## Required work
In the entries below, find the line with "eventos e serviços relevantes." and the line with "El modo de grupo no está"; reproduce those two lines and all lines between them exactly, without pictures.
- - -
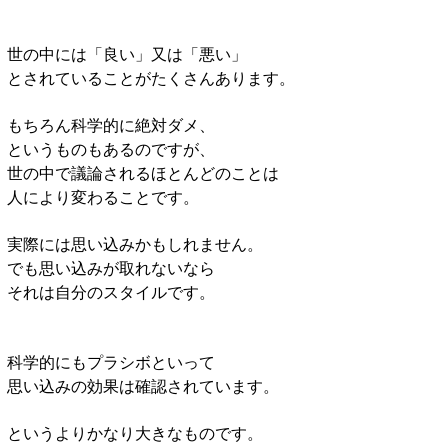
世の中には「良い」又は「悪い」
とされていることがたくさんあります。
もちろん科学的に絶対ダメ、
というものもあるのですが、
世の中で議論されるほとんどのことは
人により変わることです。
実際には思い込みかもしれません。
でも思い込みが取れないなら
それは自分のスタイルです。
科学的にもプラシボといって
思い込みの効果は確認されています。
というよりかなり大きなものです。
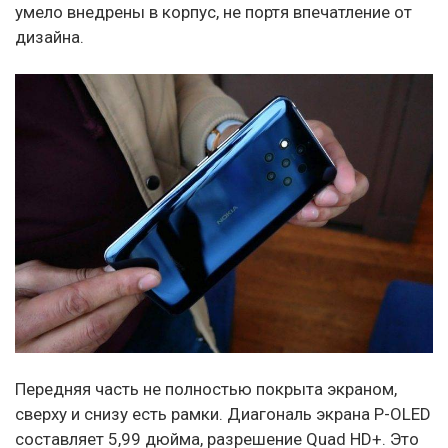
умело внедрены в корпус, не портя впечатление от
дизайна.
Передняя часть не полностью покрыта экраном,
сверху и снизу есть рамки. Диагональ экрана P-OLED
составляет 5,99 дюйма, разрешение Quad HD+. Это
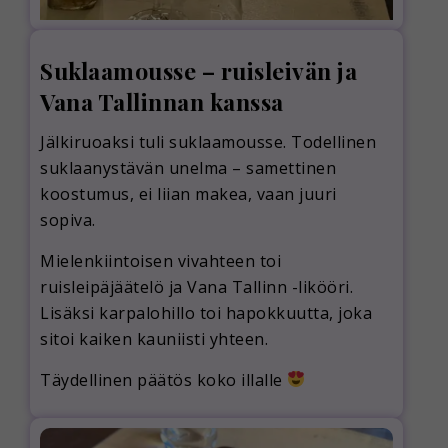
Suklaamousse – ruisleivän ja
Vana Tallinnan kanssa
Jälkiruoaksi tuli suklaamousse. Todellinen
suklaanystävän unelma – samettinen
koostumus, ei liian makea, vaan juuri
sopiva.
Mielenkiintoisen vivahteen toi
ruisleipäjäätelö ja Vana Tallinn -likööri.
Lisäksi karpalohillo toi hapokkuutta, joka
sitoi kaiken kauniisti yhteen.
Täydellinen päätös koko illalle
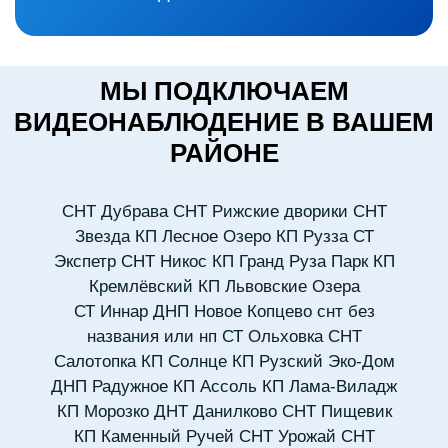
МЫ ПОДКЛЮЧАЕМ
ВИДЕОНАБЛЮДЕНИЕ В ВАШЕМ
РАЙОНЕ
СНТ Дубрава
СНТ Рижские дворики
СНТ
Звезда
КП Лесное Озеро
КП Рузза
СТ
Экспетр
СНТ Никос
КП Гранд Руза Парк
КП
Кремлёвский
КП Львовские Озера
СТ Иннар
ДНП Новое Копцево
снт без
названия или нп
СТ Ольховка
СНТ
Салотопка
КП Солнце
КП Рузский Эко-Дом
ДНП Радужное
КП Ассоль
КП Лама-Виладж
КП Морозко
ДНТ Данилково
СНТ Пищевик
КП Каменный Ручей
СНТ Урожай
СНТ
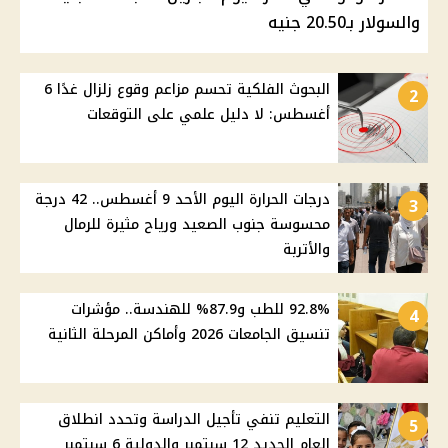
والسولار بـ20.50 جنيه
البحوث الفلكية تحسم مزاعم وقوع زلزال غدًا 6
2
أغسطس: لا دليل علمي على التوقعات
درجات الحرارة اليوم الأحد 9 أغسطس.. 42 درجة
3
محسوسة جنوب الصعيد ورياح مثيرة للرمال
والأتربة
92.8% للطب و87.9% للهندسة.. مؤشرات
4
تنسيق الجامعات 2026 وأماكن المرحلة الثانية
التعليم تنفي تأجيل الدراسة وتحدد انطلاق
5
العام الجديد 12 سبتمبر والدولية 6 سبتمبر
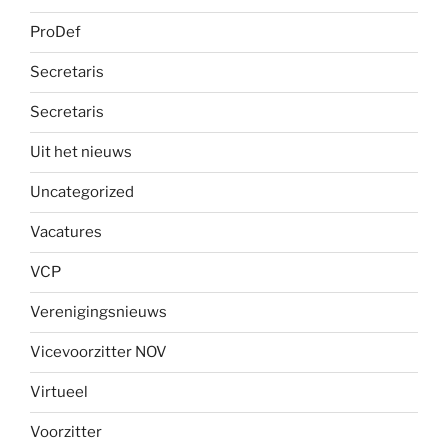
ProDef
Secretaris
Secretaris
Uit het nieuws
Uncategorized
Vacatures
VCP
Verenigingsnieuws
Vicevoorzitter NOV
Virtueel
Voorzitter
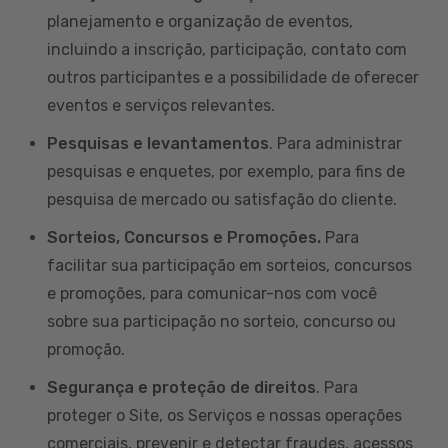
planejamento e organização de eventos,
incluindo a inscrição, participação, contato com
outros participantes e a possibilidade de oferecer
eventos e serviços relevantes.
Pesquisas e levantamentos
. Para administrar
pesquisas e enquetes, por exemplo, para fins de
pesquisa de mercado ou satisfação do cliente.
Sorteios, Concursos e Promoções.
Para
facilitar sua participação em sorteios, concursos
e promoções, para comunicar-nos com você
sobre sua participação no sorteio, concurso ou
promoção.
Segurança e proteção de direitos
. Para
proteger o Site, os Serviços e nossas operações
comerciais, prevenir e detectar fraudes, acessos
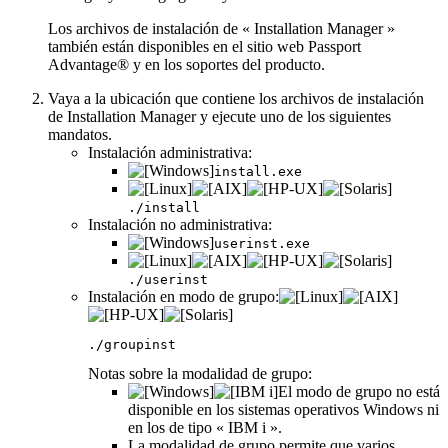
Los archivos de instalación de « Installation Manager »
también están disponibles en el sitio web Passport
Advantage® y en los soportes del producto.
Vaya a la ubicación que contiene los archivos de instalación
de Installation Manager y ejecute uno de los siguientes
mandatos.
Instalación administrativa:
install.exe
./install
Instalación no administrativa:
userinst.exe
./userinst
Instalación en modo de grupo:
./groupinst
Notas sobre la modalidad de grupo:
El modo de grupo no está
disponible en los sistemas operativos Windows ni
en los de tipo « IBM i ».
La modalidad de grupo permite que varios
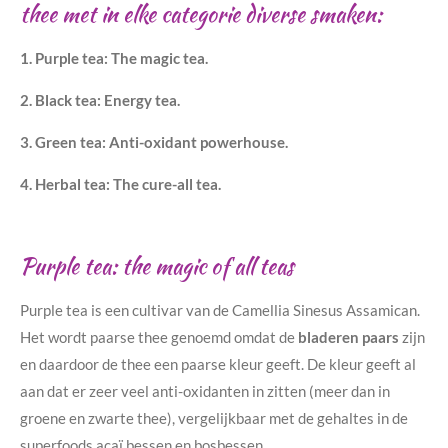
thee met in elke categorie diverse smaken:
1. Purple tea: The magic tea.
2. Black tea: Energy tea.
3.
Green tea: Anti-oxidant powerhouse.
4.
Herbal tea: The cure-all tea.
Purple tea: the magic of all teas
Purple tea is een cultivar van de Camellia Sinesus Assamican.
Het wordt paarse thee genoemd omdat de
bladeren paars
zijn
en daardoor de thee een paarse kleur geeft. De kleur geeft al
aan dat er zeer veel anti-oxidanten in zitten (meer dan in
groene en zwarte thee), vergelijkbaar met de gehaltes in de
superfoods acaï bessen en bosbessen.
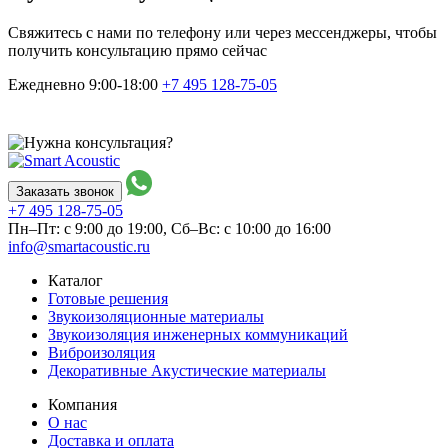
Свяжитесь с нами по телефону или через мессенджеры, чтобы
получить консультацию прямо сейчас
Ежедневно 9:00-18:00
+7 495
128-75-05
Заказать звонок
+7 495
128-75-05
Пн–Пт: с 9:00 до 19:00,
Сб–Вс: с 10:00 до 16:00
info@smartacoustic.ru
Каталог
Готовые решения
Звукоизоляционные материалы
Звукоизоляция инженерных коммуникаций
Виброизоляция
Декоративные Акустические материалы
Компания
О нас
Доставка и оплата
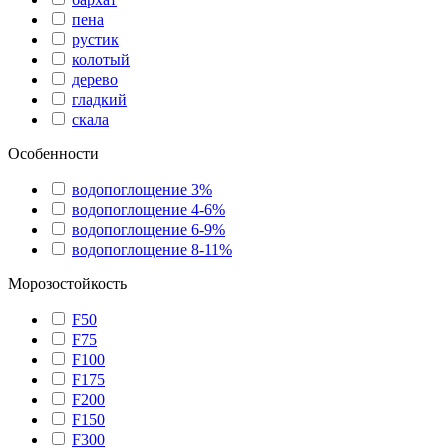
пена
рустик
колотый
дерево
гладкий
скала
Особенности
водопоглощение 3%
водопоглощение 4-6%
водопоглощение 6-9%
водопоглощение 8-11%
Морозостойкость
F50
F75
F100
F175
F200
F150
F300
- - -
## Exercise output
eventos e serviços relevantes.
Pesquisas e levantamentos
. Para administrar
pesquisas e enquetes, por exemplo, para fins de
pesquisa de mercado ou satisfação do cliente.
Sorteios, Concursos e Promoções.
Para
facilitar sua participação em sorteios, concursos
e promoções, para comunicar-nos com você
sobre sua participação no sorteio, concurso ou
promoção.
Segurança e proteção de direitos
. Para
proteger o Site, os Serviços e nossas operações
comerciais, prevenir e detectar fraudes, acessos
Los archivos de instalación de « Installation Manager »
también están disponibles en el sitio web Passport
Advantage® y en los soportes del producto.
Vaya a la ubicación que contiene los archivos de instalación
de Installation Manager y ejecute uno de los siguientes
mandatos.
Instalación administrativa:
install.exe
./install
Instalación no administrativa:
userinst.exe
./userinst
Instalación en modo de grupo:
./groupinst
Notas sobre la modalidad de grupo:
El modo de grupo no está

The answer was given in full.